The length of a block is the difference between consecutive neck points, so their total area of the sum of squares of these. Subtracting the sum of the original matrix then gives the number of flips needed from 0 to 1.

# Pyth, 45 bytes

-hSlMf@I.DRlQx1sQTms.b^+LsYN2d+0._ds.pM./lQss


Difficult task, so it's quite long.

Try it online: Demonstration or Test Suite

### Explanation:

s.pM./lQ computes all integer partitions of len(matrix). ms.b^+LsYN2d+0._d converts them into coordinate-pairs. For instance the partition [1, 2, 2] of 5 gets converted into [[0,0], [1,1], [1,2], [2,1], [2,2], [3,3], [3,4], [4,3], [4,4].

f@I.DRlQx1sQT then filters for partitions, that completely overlap the matrix (.DRlQx1sQ computes all coordinate-pairs of the active cells in the matrix).

-hSlM...ss counts the cells of each remaining partitions, chooses the one with the least cells, and subtracts the already active cells.

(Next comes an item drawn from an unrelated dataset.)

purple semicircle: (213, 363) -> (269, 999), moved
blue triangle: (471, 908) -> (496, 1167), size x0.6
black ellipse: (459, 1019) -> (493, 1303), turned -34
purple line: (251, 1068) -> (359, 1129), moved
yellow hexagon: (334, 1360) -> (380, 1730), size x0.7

# Matricks, 180 bytes (noncompeting)

Matricks is a new esolang I created very recently to deal with matrix problems (such as this one), by only having 2 data types: floats and matricies. It is not fully featured yet, and still has a lot of missing operations (I had to add some functionality for this challenge). Anyway, here's the code:

il=1:j3;:bdx;;;s1::L;j1;;
b{q:1;mgr:c;|gc:r;|(r=c)|(gr-1:c;|gr:c+1;)&(rec)|(gr+1:c;|gr:c-1;)&(cer):l:L;};z:(l-1)/2;B1;s1::g1:;-1;ig1:;=0:j2;:j1;;
s1::d{q:1;};;kg1:;-g:;;
kg:;*-1+1;


## Explanation

The first part, il=1:j3;:...; checks if the array is of size 1. If it is, it jumps to the last line, kg:;*-1+1;, which is a simple 0 <-> 1 function.

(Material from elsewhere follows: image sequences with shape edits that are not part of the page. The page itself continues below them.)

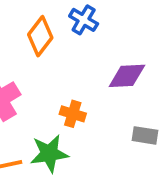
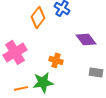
purple diamond: (127, 76) -> (86, 39), turned 55

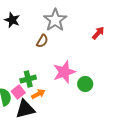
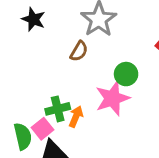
green circle: (85, 84) -> (126, 74), moved
orange arrow: (38, 94) -> (76, 117), moved, turned -40

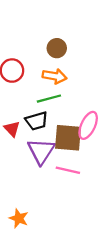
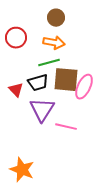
brown square: (68, 138) -> (66, 80), moved
orange star: (19, 218) -> (22, 170), size x1.4

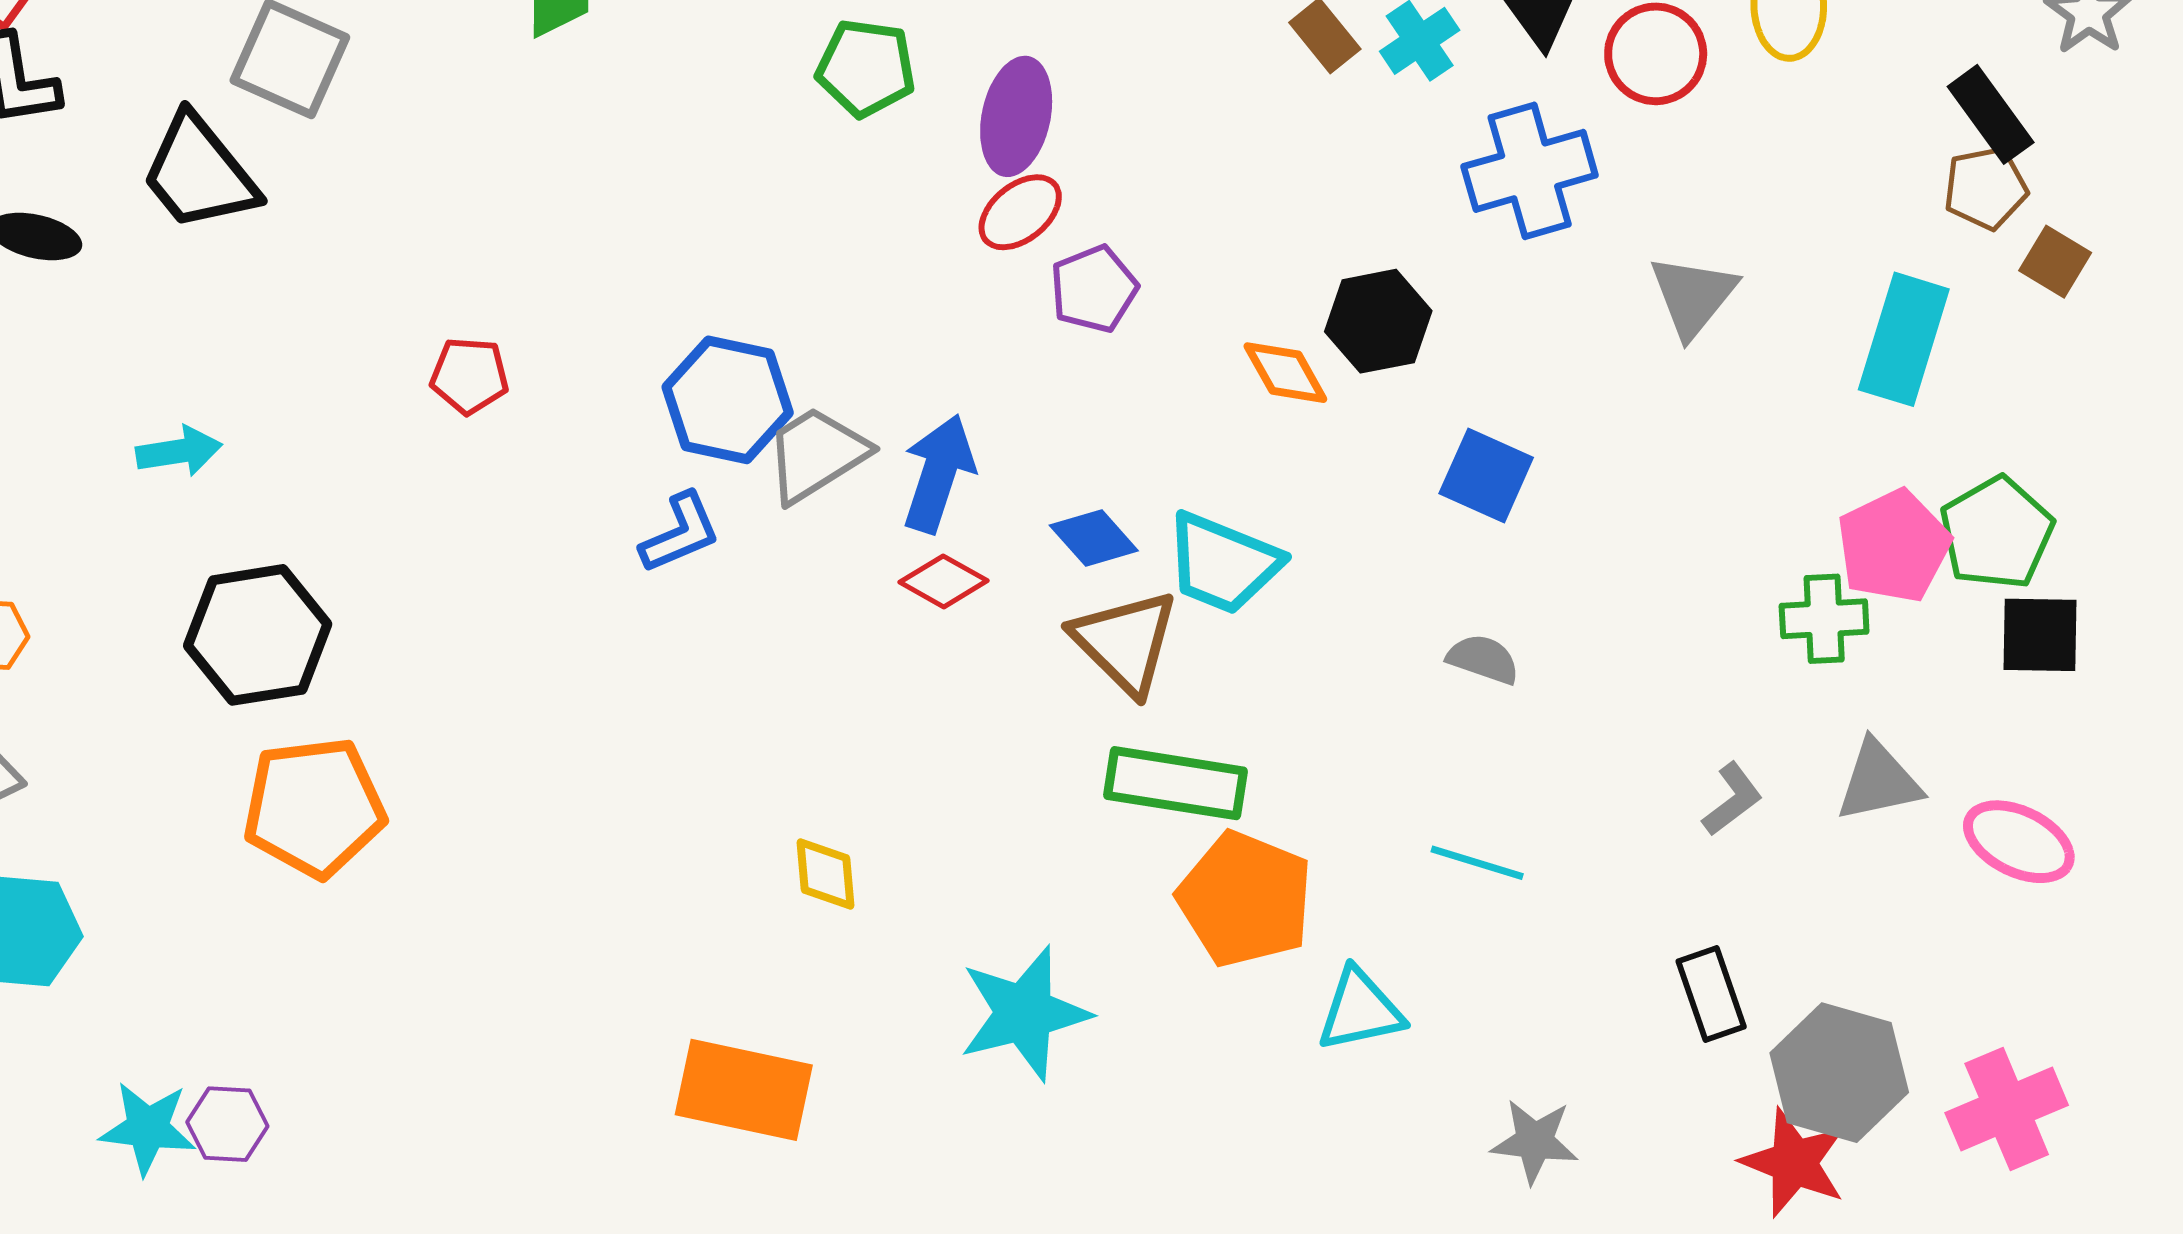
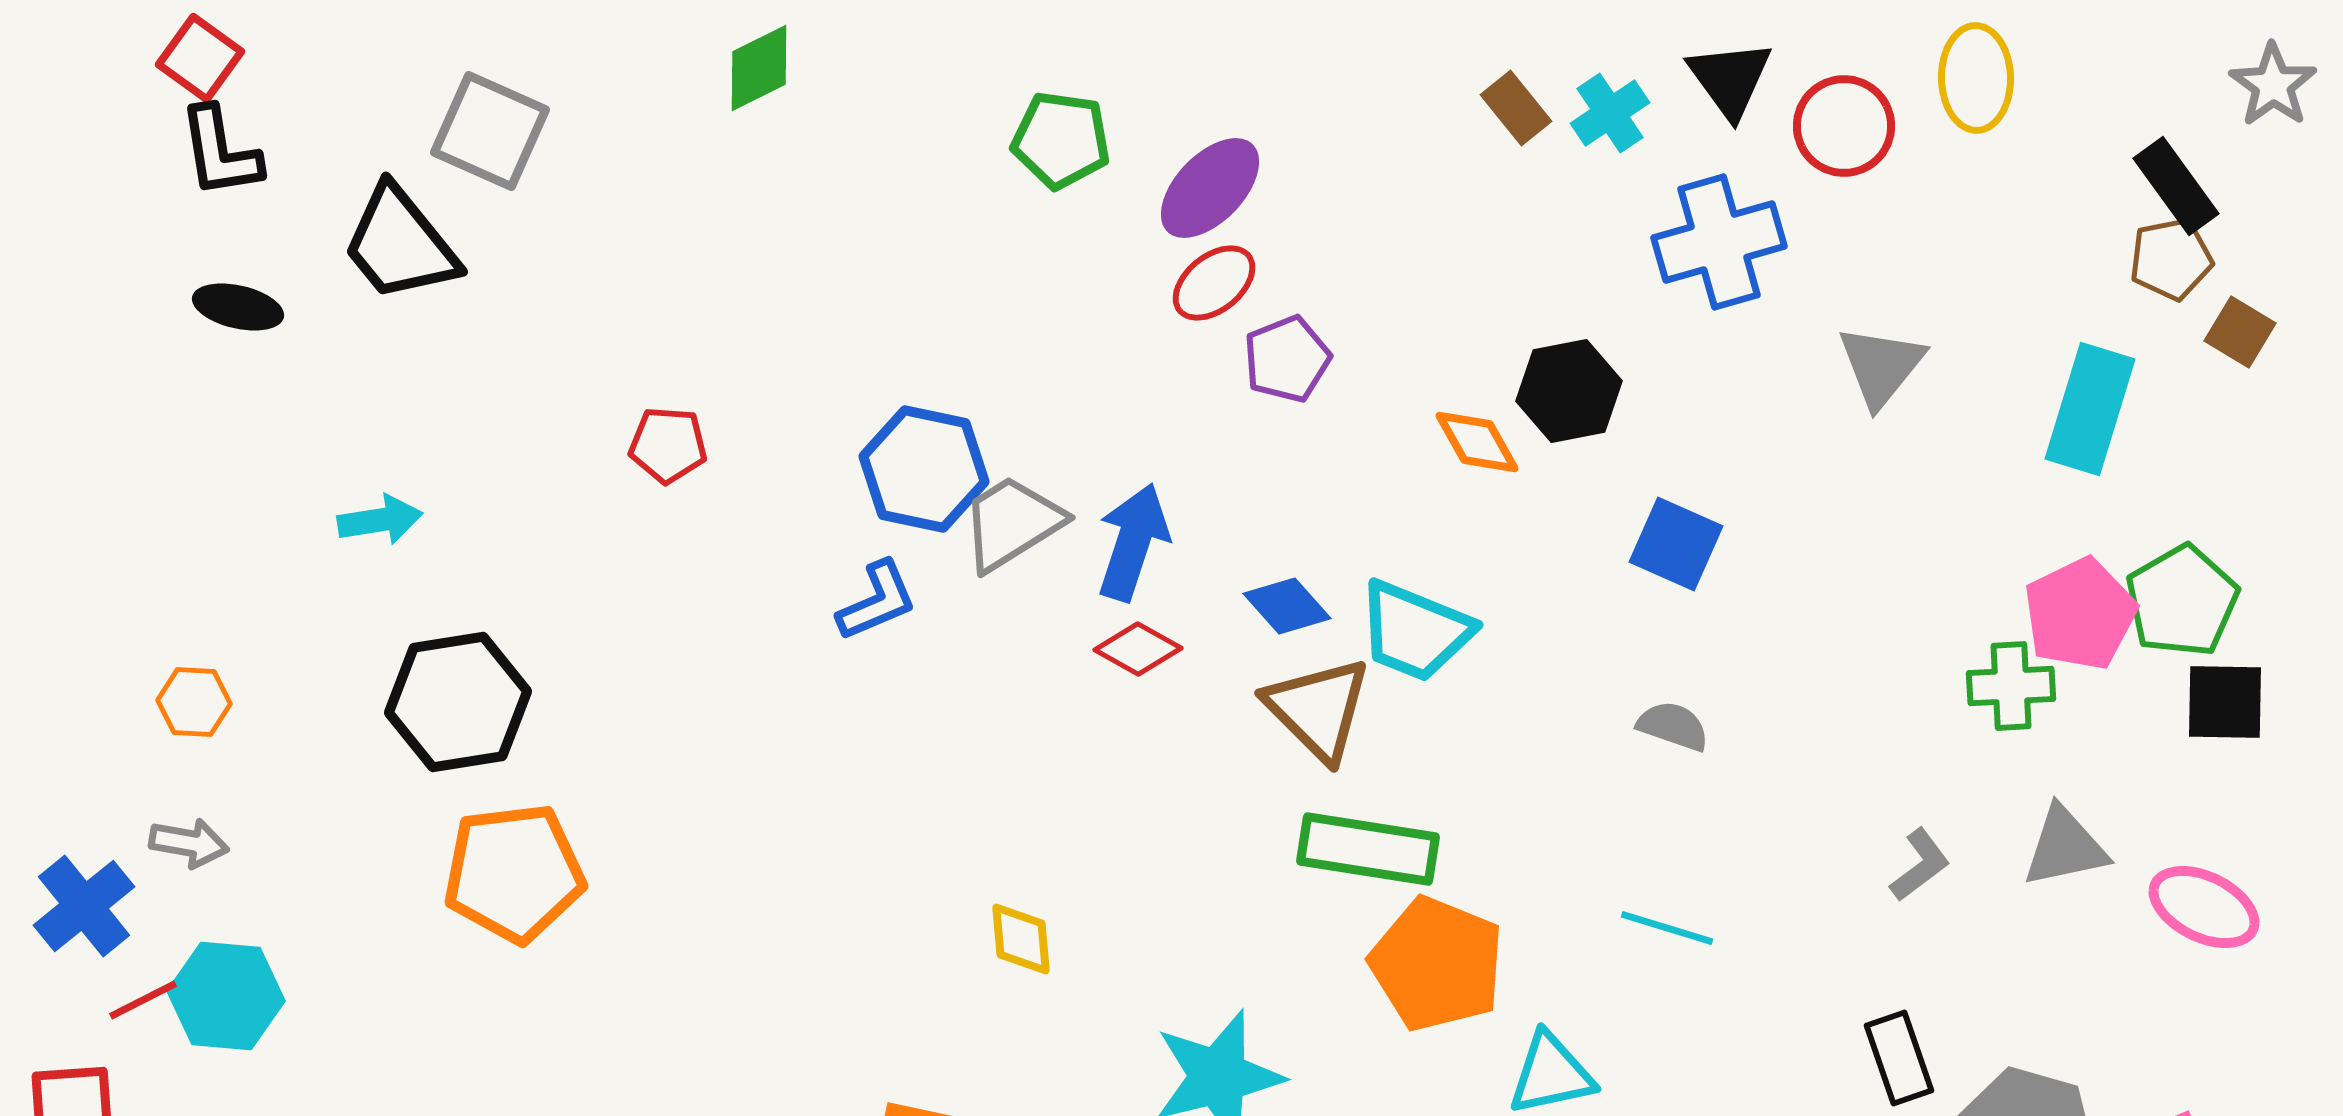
purple ellipse: (1016, 116) -> (1210, 188), turned 32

Otherwise, it continues on with the rest of the code. bdx;;; sets the cell 0,0 to the current sum, and s1::L;j1; creates a counter in the cell in the row below.

The next line is a bit more complicated. It is a loop that runs n times, n being the size of the matrix. I'll use the 3rd test case as an example. When we first get to the second line, the matrix looks like this:

1 0 1
2 0 0


First, we go into the matrix comprehension {q:1;m...;}. This makes the diagonal, and tries its best to clean up 0 that need filling in. All this is accomplished using simple boolean operators. Then, we prepend it to the current matrix, giving this:

    V--data we want to keep
1 1 1 0 1 <-|
1 1 2 0 0 <-- old matrix


Then, we cut of the old matrix using z:(l-1)/2;, and rotate the entire matrix to the left using B1;. That gives us a matrix ready for the next iteration, looking like:

1 1 1
2 1 1


Finally, we decrement the counter, check it, and continue with ig1:;=0:j2;:j1;;

Once the loop is broken out of, we find the new sum and set the counter's old spot with s1::d{q:1;};;. Finally, we take the difference and return kg1:;-g:;;. k sets the current array to a value, and printing is implicit.

...

As you can see, Matricks is pretty verbose, and not a very good golfing language. But heck, I wanted to show it off.